--- AVAILABLE DATA Enclosed Below ---

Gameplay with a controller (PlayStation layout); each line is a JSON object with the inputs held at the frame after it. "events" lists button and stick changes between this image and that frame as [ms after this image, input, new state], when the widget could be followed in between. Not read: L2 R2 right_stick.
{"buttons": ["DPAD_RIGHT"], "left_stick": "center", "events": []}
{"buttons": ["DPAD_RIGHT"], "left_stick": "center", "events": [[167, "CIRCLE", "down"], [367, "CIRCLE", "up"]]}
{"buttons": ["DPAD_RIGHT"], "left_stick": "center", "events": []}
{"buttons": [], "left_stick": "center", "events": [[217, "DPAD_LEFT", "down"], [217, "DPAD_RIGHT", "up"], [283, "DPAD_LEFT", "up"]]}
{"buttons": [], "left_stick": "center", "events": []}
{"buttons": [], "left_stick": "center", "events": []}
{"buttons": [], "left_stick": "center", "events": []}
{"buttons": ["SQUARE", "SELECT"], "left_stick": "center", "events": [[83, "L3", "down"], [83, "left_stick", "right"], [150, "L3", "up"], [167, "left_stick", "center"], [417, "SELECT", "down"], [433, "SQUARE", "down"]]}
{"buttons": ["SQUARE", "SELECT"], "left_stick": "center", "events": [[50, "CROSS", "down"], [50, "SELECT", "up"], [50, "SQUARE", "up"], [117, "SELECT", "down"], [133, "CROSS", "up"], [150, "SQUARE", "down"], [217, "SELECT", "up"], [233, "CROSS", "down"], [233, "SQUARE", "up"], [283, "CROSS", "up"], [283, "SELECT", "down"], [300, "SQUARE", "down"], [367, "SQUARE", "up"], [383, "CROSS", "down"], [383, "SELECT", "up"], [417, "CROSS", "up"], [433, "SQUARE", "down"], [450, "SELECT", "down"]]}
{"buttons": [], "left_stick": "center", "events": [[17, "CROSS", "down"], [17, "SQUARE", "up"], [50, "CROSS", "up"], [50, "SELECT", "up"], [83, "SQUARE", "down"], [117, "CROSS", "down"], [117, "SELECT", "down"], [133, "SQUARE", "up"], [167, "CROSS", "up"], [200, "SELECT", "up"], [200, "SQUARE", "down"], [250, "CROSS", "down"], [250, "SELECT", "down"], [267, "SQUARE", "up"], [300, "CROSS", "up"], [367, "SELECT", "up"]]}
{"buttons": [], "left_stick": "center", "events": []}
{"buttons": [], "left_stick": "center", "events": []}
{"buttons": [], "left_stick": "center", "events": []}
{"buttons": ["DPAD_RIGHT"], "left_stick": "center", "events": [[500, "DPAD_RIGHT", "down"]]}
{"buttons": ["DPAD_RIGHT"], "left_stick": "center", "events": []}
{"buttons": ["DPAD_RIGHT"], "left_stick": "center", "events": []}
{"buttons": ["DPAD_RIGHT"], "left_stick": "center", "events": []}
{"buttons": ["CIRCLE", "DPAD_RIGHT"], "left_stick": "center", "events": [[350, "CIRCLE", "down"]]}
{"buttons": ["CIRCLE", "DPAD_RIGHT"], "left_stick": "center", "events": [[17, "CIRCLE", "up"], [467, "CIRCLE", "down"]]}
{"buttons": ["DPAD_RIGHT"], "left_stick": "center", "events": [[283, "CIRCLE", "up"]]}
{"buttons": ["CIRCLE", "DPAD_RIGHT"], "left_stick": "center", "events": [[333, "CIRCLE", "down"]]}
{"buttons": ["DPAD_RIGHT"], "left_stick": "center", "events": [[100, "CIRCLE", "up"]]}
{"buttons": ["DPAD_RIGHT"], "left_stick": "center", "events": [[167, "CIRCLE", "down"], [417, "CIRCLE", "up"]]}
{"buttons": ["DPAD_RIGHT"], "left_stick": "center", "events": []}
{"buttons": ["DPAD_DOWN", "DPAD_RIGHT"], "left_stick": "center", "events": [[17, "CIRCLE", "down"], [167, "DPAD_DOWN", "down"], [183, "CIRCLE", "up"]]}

--- End of Enclosed AVAILABLE DATA ---

_TASK ITEM_. Reproduce all of the data. Leave every line unchanged.

_RESULT BELOW_.
Gameplay with a controller (PlayStation layout); each line is a JSON object with the inputs held at the frame after it. "events" lists button and stick changes between this image and that frame as [ms after this image, input, new state], when the widget could be followed in between. Not read: L2 R2 right_stick.
{"buttons": ["DPAD_RIGHT"], "left_stick": "center", "events": []}
{"buttons": ["DPAD_RIGHT"], "left_stick": "center", "events": [[167, "CIRCLE", "down"], [367, "CIRCLE", "up"]]}
{"buttons": ["DPAD_RIGHT"], "left_stick": "center", "events": []}
{"buttons": [], "left_stick": "center", "events": [[217, "DPAD_LEFT", "down"], [217, "DPAD_RIGHT", "up"], [283, "DPAD_LEFT", "up"]]}
{"buttons": [], "left_stick": "center", "events": []}
{"buttons": [], "left_stick": "center", "events": []}
{"buttons": [], "left_stick": "center", "events": []}
{"buttons": ["SQUARE", "SELECT"], "left_stick": "center", "events": [[83, "L3", "down"], [83, "left_stick", "right"], [150, "L3", "up"], [167, "left_stick", "center"], [417, "SELECT", "down"], [433, "SQUARE", "down"]]}
{"buttons": ["SQUARE", "SELECT"], "left_stick": "center", "events": [[50, "CROSS", "down"], [50, "SELECT", "up"], [50, "SQUARE", "up"], [117, "SELECT", "down"], [133, "CROSS", "up"], [150, "SQUARE", "down"], [217, "SELECT", "up"], [233, "CROSS", "down"], [233, "SQUARE", "up"], [283, "CROSS", "up"], [283, "SELECT", "down"], [300, "SQUARE", "down"], [367, "SQUARE", "up"], [383, "CROSS", "down"], [383, "SELECT", "up"], [417, "CROSS", "up"], [433, "SQUARE", "down"], [450, "SELECT", "down"]]}
{"buttons": [], "left_stick": "center", "events": [[17, "CROSS", "down"], [17, "SQUARE", "up"], [50, "CROSS", "up"], [50, "SELECT", "up"], [83, "SQUARE", "down"], [117, "CROSS", "down"], [117, "SELECT", "down"], [133, "SQUARE", "up"], [167, "CROSS", "up"], [200, "SELECT", "up"], [200, "SQUARE", "down"], [250, "CROSS", "down"], [250, "SELECT", "down"], [267, "SQUARE", "up"], [300, "CROSS", "up"], [367, "SELECT", "up"]]}
{"buttons": [], "left_stick": "center", "events": []}
{"buttons": [], "left_stick": "center", "events": []}
{"buttons": [], "left_stick": "center", "events": []}
{"buttons": ["DPAD_RIGHT"], "left_stick": "center", "events": [[500, "DPAD_RIGHT", "down"]]}
{"buttons": ["DPAD_RIGHT"], "left_stick": "center", "events": []}
{"buttons": ["DPAD_RIGHT"], "left_stick": "center", "events": []}
{"buttons": ["DPAD_RIGHT"], "left_stick": "center", "events": []}
{"buttons": ["CIRCLE", "DPAD_RIGHT"], "left_stick": "center", "events": [[350, "CIRCLE", "down"]]}
{"buttons": ["CIRCLE", "DPAD_RIGHT"], "left_stick": "center", "events": [[17, "CIRCLE", "up"], [467, "CIRCLE", "down"]]}
{"buttons": ["DPAD_RIGHT"], "left_stick": "center", "events": [[283, "CIRCLE", "up"]]}
{"buttons": ["CIRCLE", "DPAD_RIGHT"], "left_stick": "center", "events": [[333, "CIRCLE", "down"]]}
{"buttons": ["DPAD_RIGHT"], "left_stick": "center", "events": [[100, "CIRCLE", "up"]]}
{"buttons": ["DPAD_RIGHT"], "left_stick": "center", "events": [[167, "CIRCLE", "down"], [417, "CIRCLE", "up"]]}
{"buttons": ["DPAD_RIGHT"], "left_stick": "center", "events": []}
{"buttons": ["DPAD_DOWN", "DPAD_RIGHT"], "left_stick": "center", "events": [[17, "CIRCLE", "down"], [167, "DPAD_DOWN", "down"], [183, "CIRCLE", "up"]]}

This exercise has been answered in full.